Per confrontare equamente le opzioni, i ricercatori convertono ogni strategia in un insieme di requisiti misurabili. Questi includono quanto può essere largo l’imbocco di un fiume per poter realisticamente costruire una barriera anti-mareggiate, quanto devono essere potenti le pompe per sollevare l’acqua fluviale in un mare più alto, quanto stoccaggio è necessario in bacini e zone umide durante alluvioni estreme, quanto sarebbero profonde le acque di piena sulle città che potrebbero richiedere innalzamento e quanto terreno non sommerso sia disponibile nelle vicinanze per trasferirvi le popolazioni. Per ogni indicatore definiscono tre livelli: una versione a basse risorse che utilizza misure modeste e ampiamente diffuse; un livello “pratica corrente” basato sui più grandi progetti realizzati finora; e un livello “innovativo” ambizioso che presuppone progressi ingegneristici futuri o cooperazione su larga scala. Una strategia è giudicata fisicamente fattibile per una foce se nessuno di questi requisiti supera la soglia scelta.

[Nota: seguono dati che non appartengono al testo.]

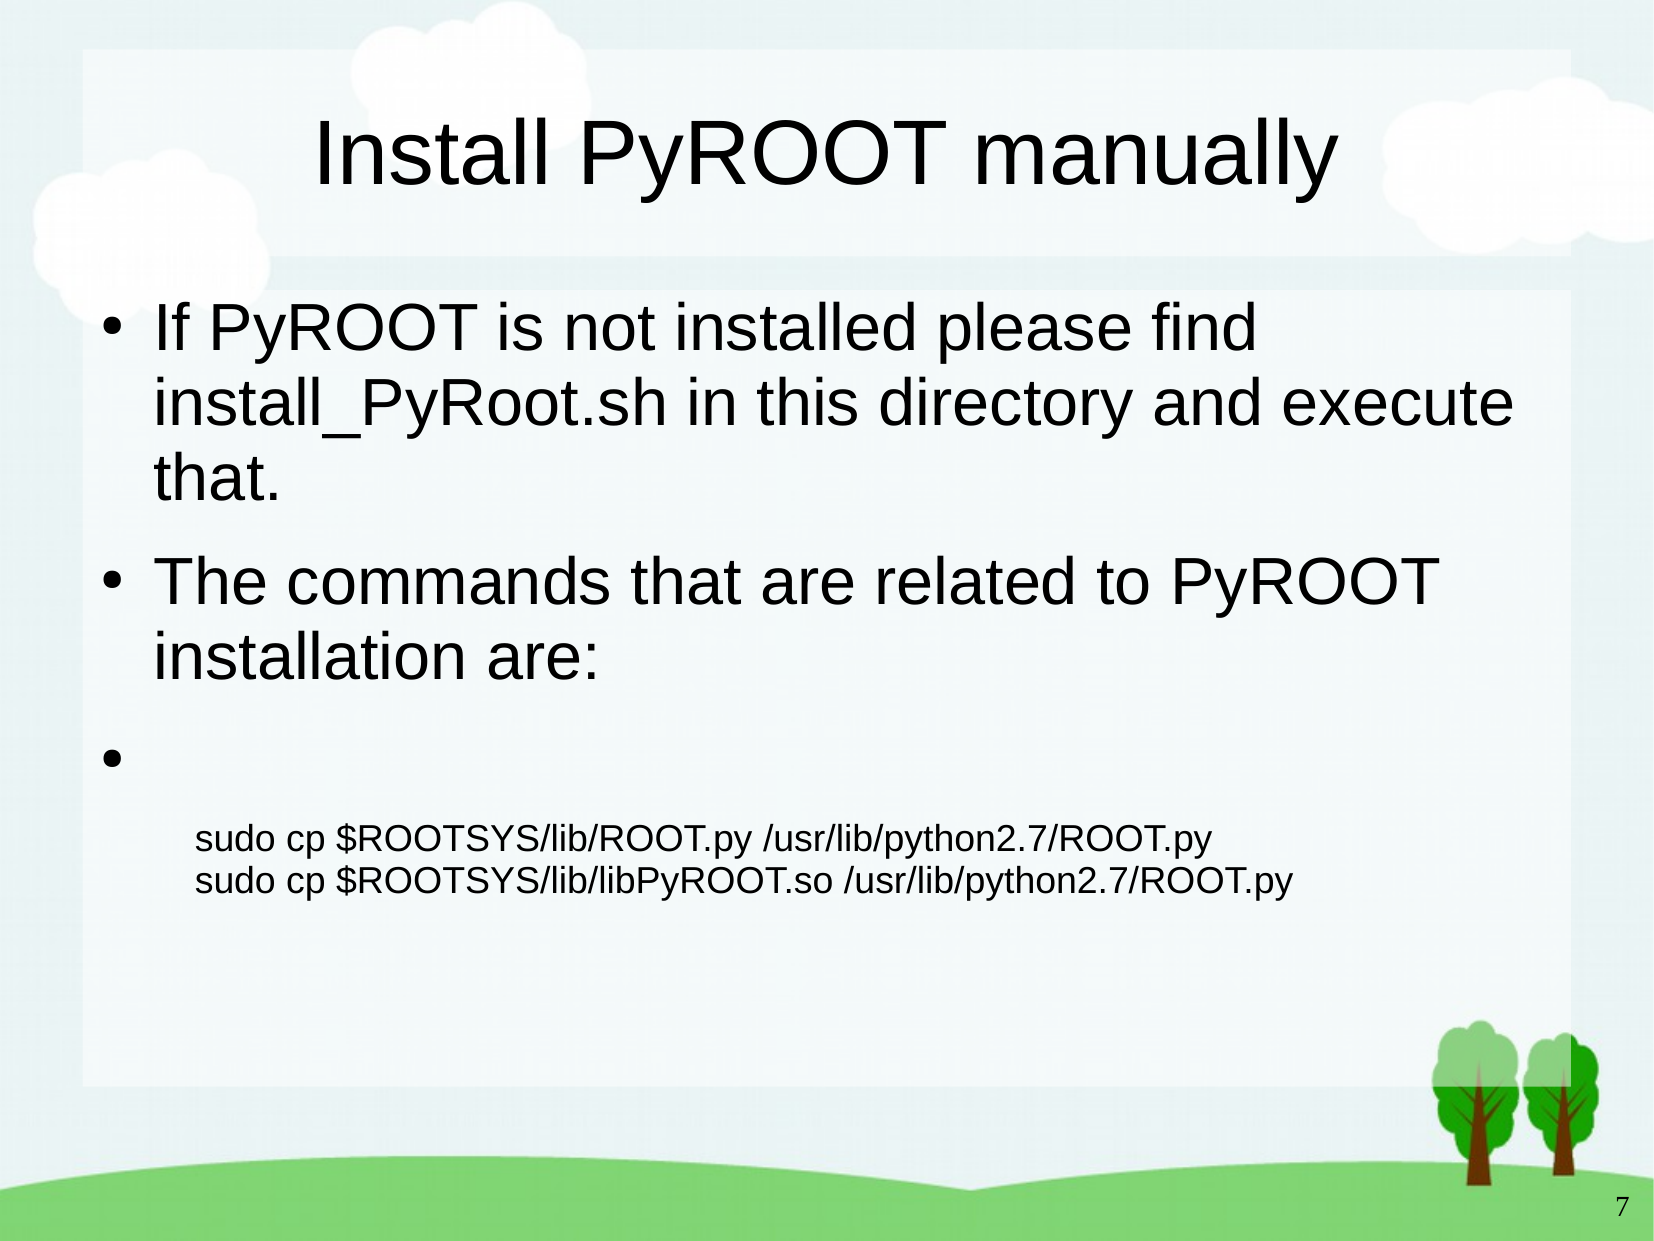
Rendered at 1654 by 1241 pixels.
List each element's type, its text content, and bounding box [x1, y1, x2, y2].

title Install PyROOT manually [82, 49, 1571, 257]
text_box sudo cp $ROOTSYS/lib/ROOT.py /usr/lib/python2.7/ROOT.py sudo cp $ROOTSYS/lib/libPyROOT.so /usr/lib/python2.7/ROOT.py [180, 810, 1396, 909]
picture [0, 0, 1654, 1241]
list If PyROOT is not installed please find install_PyRoot.sh in this directory and execute that. The commands that are related to PyROOT installation are: [82, 290, 1571, 1087]
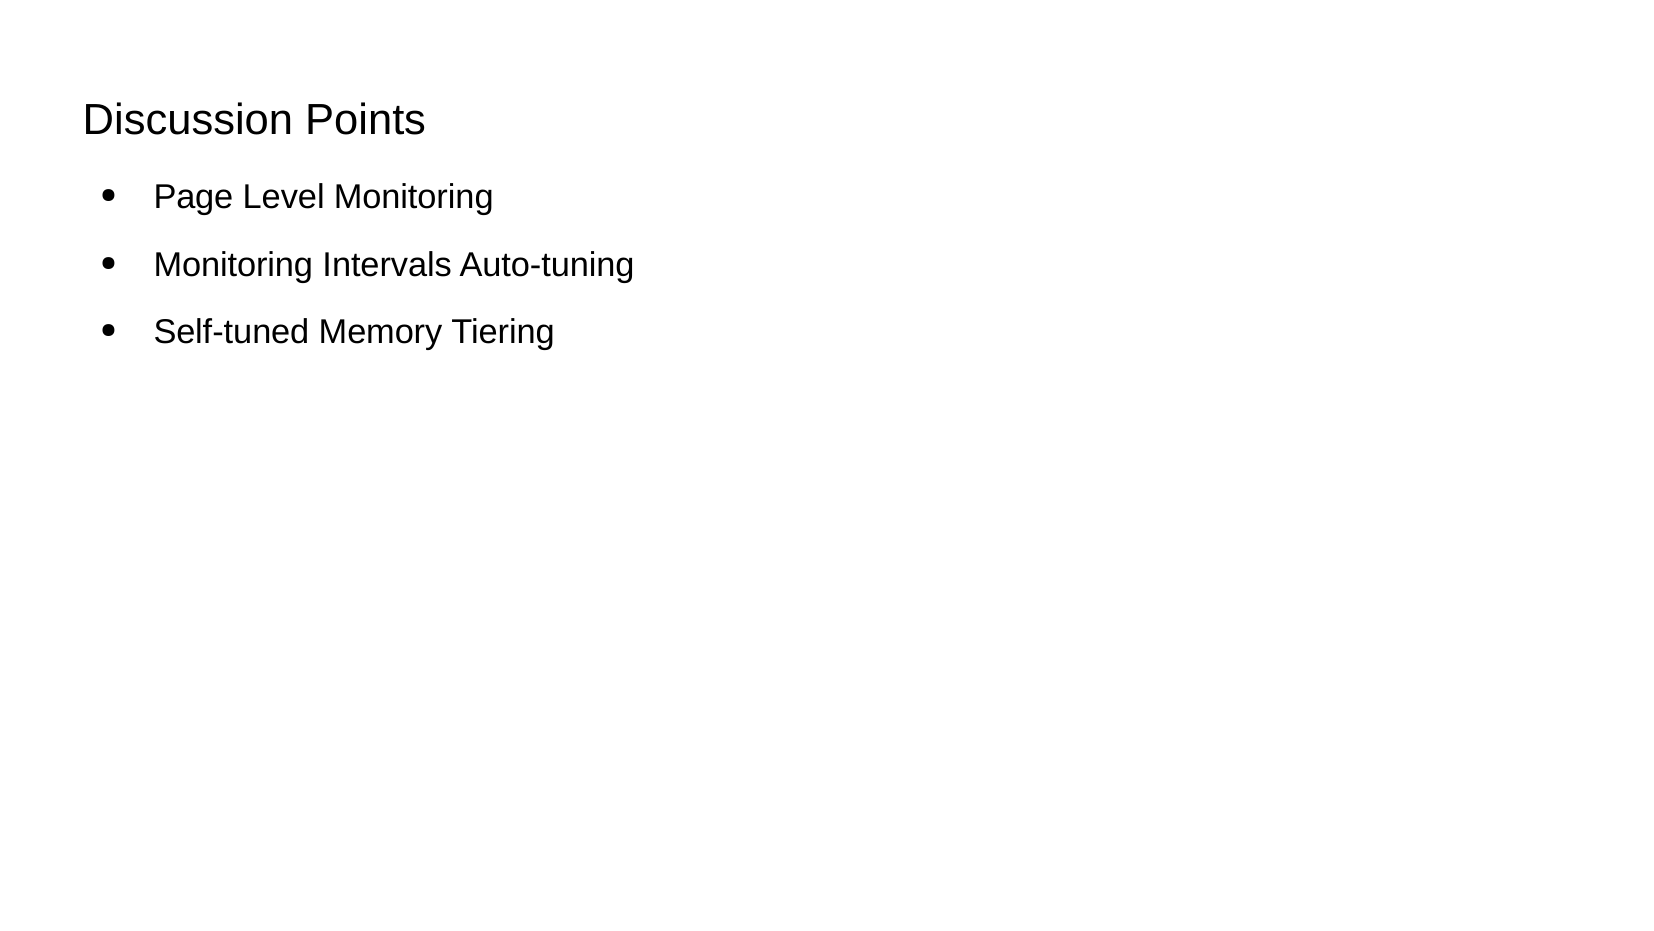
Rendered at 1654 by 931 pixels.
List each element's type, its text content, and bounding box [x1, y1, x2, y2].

title Discussion Points [82, 81, 1571, 157]
list Page Level Monitoring Monitoring Intervals Auto-tuning Self-tuned Memory Tiering [82, 177, 1571, 833]
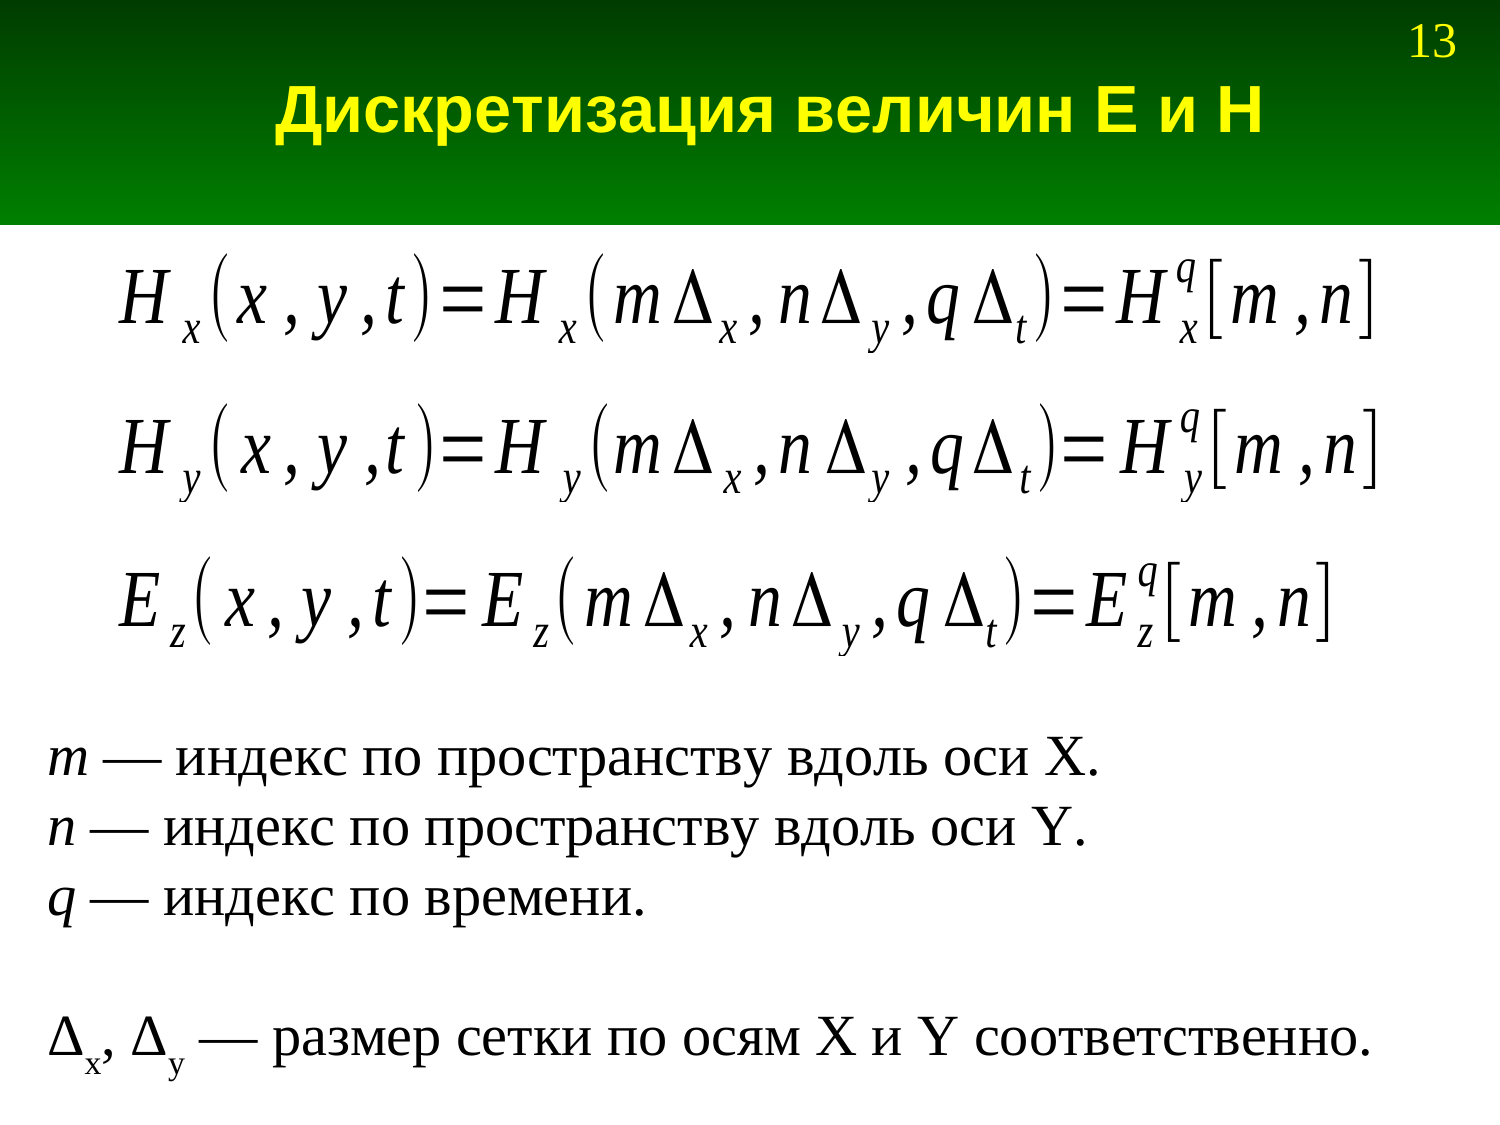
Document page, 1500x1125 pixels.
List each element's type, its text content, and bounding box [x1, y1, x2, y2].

text_box m — индекс по пространству вдоль оси X. n — индекс по пространству вдоль оси Y. q — индекс по времени. Δx, Δy — размер сетки по осям X и Y соответственно. [32, 710, 1410, 1090]
chart [98, 540, 1351, 656]
chart [98, 387, 1398, 502]
chart [98, 237, 1394, 353]
title Дискретизация величин E и H [100, 7, 1441, 204]
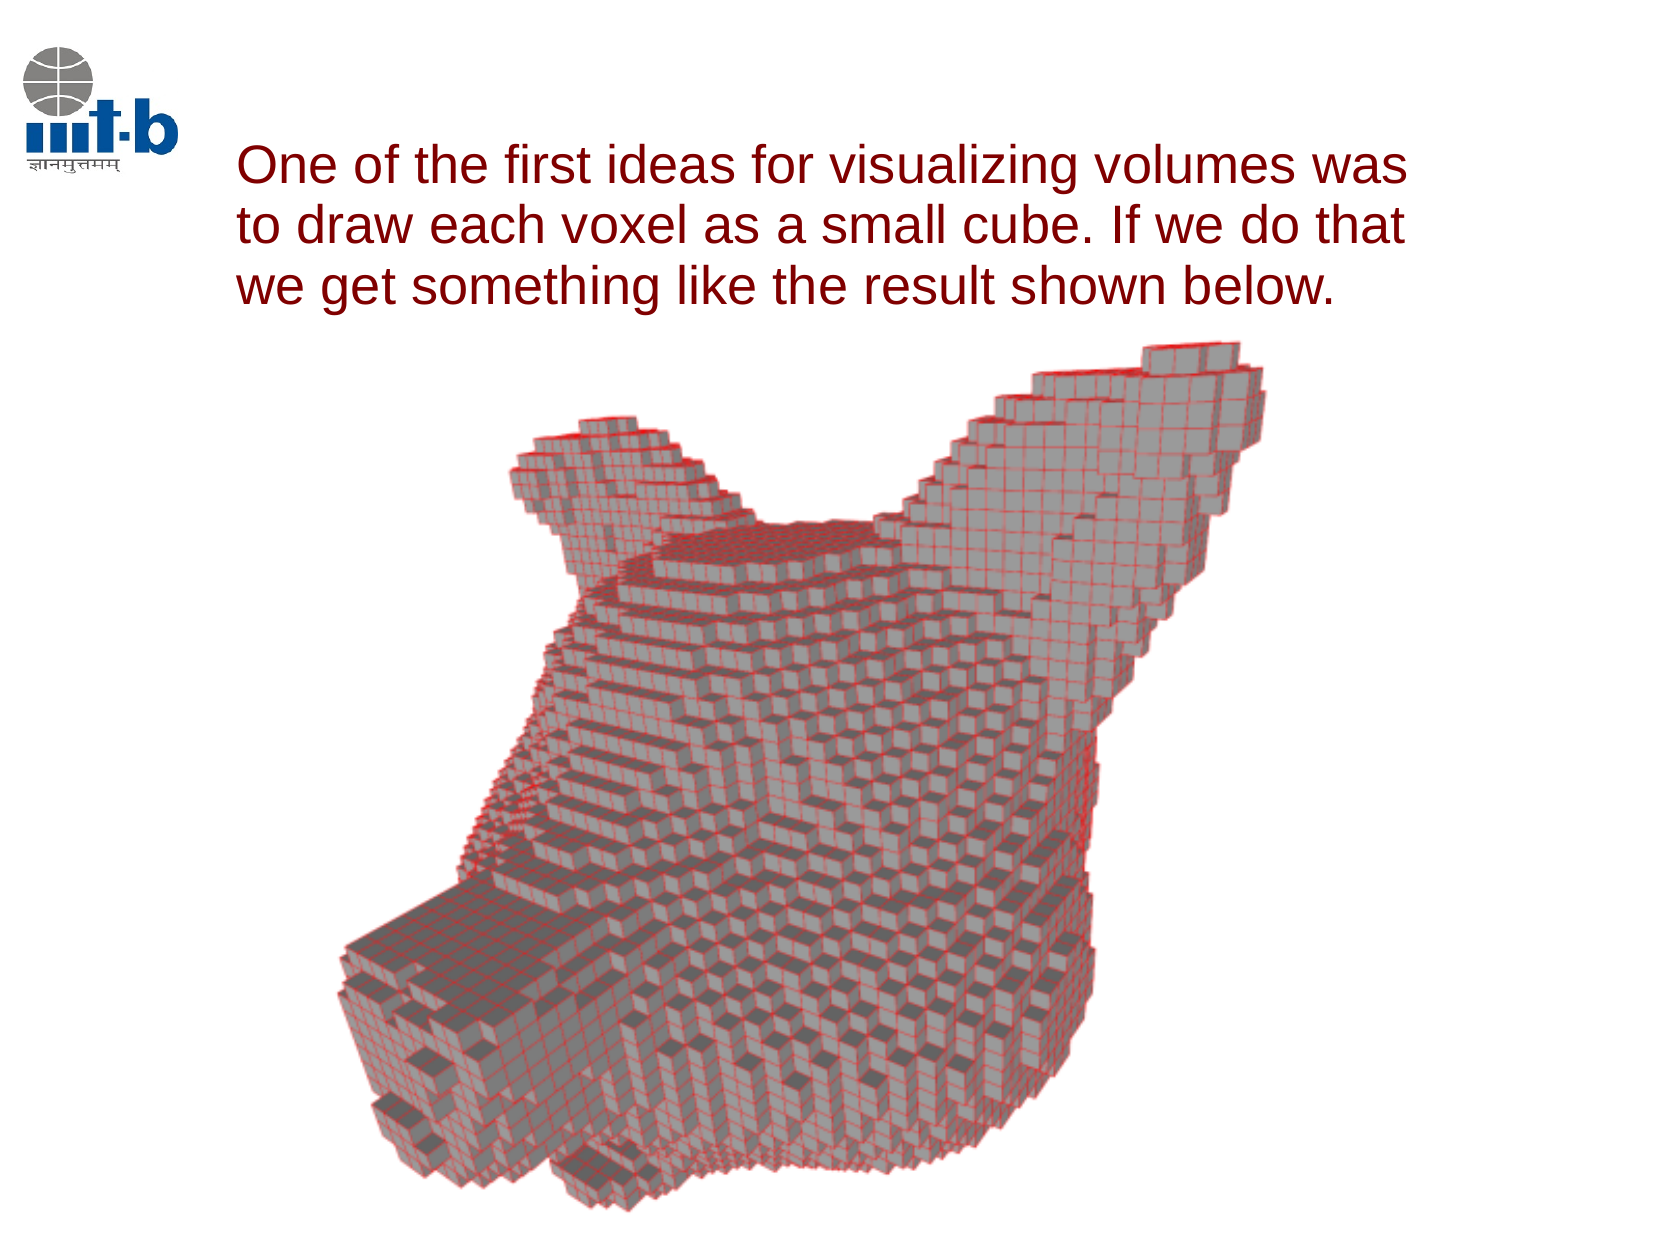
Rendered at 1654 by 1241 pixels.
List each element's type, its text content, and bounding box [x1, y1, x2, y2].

picture [23, 35, 178, 189]
picture [330, 316, 1276, 1229]
subtitle One of the first ideas for visualizing volumes was to draw each voxel as a small cube. If we do that we get something like the result shown below. [236, 0, 1465, 461]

Cosa rivela il quadro globale

La conclusione sorprendente è che per ogni foce studiata almeno una strategia estesa alla scala della foce è fisicamente possibile entro il 2100 con i tipi di tecnologia, spazio e materiali disponibili oggi. In uno scenario di riscaldamento intermedio, quasi tutte le foci possono in linea di principio essere protette mantenendo gli imbocchi aperti, possono accomodare un certo grado di inondazione o possono ritirarsi in modo pianificato senza incontrare barriere fisiche assolute. Tuttavia, le strategie che dipendono fortemente da pompe e sabbia, come sigillare la costa (“protect-closed”) o estenderla verso il mare (“advance”), sono molto più limitate. Molte grandi foci semplicemente trasportano troppa acqua fluviale per poterla pompare via durante alluvioni estreme, o non dispongono di sabbia e fango accessibili offshore sufficienti per costruire nuovo terreno, anche con ipotesi ottimistiche su strumenti futuri.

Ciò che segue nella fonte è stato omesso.